## Exercise prompt
Read the records below and copy each line that contains "Taylor".

START Supplied material

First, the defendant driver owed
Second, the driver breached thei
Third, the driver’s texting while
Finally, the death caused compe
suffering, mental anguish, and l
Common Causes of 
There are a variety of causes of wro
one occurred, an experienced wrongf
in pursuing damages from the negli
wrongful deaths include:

END Supplied material
START Supplied material

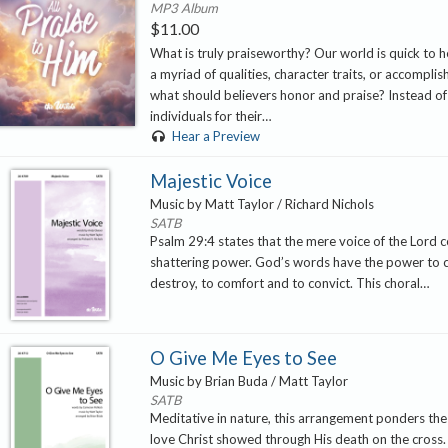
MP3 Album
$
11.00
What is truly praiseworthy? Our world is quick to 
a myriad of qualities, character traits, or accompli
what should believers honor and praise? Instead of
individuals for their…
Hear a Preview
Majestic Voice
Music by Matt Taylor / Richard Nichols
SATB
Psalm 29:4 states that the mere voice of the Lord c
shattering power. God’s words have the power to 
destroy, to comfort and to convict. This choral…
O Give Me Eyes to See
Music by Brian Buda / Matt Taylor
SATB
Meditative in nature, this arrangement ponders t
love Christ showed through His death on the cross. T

END Supplied material
START Supplied material

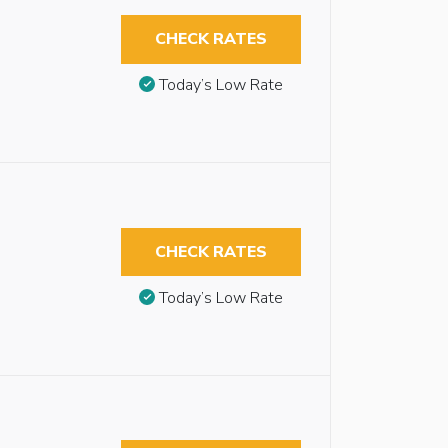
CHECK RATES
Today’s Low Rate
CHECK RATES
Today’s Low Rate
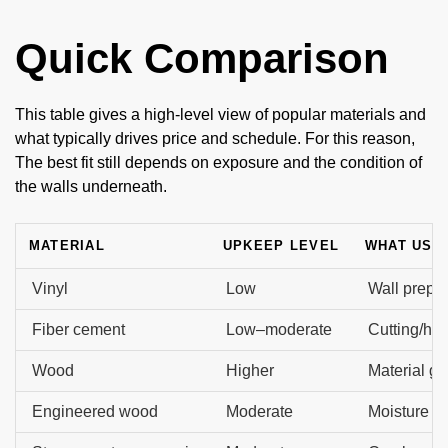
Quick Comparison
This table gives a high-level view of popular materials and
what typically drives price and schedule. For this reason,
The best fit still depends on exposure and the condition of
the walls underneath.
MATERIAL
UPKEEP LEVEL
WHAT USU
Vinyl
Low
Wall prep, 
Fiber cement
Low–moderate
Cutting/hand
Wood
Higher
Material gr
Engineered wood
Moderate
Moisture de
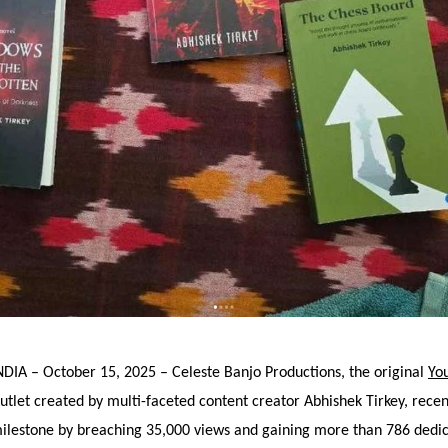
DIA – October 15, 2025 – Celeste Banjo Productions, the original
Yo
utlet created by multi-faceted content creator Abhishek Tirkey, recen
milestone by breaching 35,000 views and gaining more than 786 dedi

END Supplied material

## Result of this exercise
Music by Matt Taylor / Richard Nichols
Music by Brian Buda / Matt Taylor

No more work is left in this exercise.